Über die Höhe der Mieten geben sie auf Anfrage der Hauptstadt noch keine Auskunft. Es sei jedoch davon auszugehen, dass die Mieten höher ausfallen werden als jene der umliegenden Wohnungen. Es ist also denkbar, dass das Quartier zukünftig zahlkräftigere Mieter*innen anziehen wird als bisher. Der günstige Wohnraum könnte damit gefährdet werden.

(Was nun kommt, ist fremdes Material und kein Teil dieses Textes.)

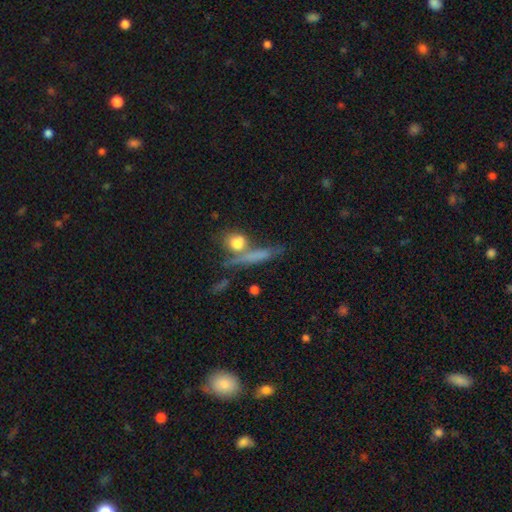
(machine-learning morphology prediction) This is likely a smooth galaxy (60%). How rounded: likely cigar-shaped (61%). Merging: possibly none (55%).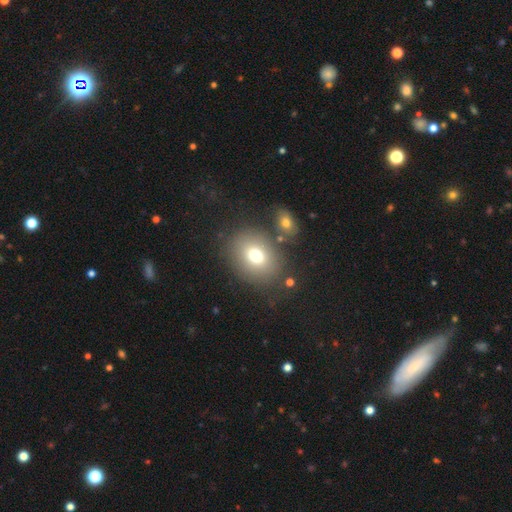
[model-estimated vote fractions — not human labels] Q: Smooth or featured?
A: smooth (73%); runner-up: featured or disk (14%)
Q: How rounded?
A: in between (50%); runner-up: round (49%)
Q: Merging?
A: none (76%); runner-up: minor disturbance (11%)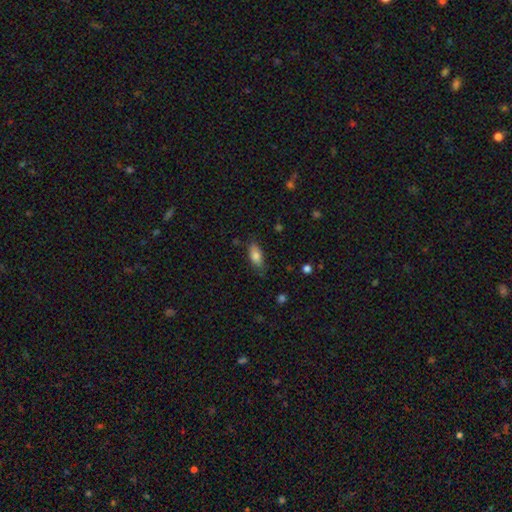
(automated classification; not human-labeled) Smooth or featured?
  - smooth: 82% *
  - featured or disk: 11%
  - star or artifact: 7%
How rounded?
  - in between: 86% *
  - cigar-shaped: 11%
  - round: 3%
Merging?
  - none: 73% *
  - minor disturbance: 20%
  - major disturbance: 5%
  - merger: 2%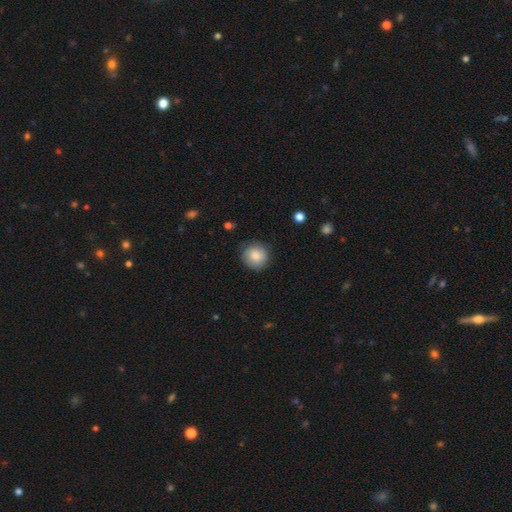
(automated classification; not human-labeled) smooth 82%, featured or disk 11%, star or artifact 7%. Down the decision tree: how rounded — round (90%); merging — none (82%).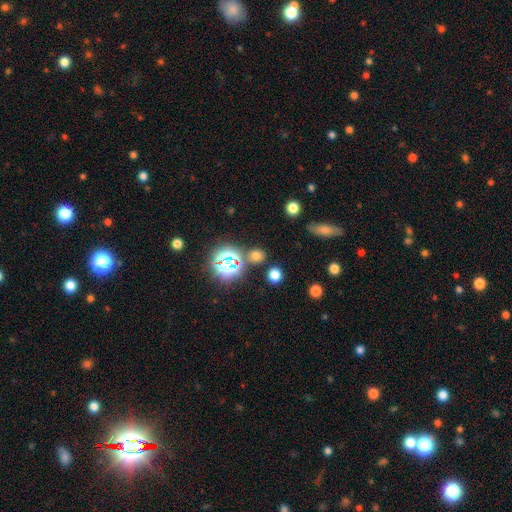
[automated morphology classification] A smooth galaxy with no disk features (60%) that is round (73%).

Vote fractions:
- Smooth or featured? smooth: 60% / star or artifact: 33% / featured or disk: 7%
- How rounded? round: 73% / in between: 25% / cigar-shaped: 1%
- Merging? none: 79% / merger: 9% / minor disturbance: 9% / major disturbance: 4%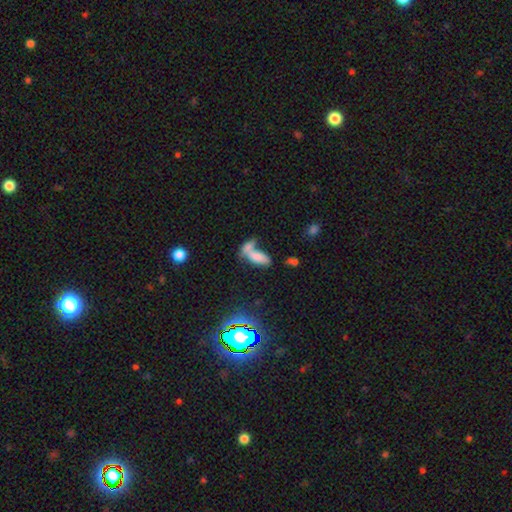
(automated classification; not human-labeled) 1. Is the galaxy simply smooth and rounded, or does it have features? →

Die Stadt hat deshalb fünf Mehrfamilienhäuser in der Untermatt gekauft, um einer möglichen Gentrifizierung des Quartiers entgegenzuwirken und günstigen Wohnraum zu erhalten. Ob auch der übrige Wohnraum im Quartier weiterhin preiswert sein wird, ist aber nicht sicher.
Die Zukunft des Weyerli
Für das Weyerli bedeuten diese Pläne einige Veränderungen. Es wird bald keine grüne Oase im Industrieareal mehr sein, sondern eine von vielen Grünflächen in einer belebten Umgebung. Die verschiedenen Grünflächen hat das Quartier nötig, ob sie dann wirklich auch den heutigen Bewohner*innen zugutekommen, wird sich noch zeigen. Denn wer sich den Wohnort Bern West einmal nicht mehr leisten kann, wird sich ein anderes Freibad suchen müssen.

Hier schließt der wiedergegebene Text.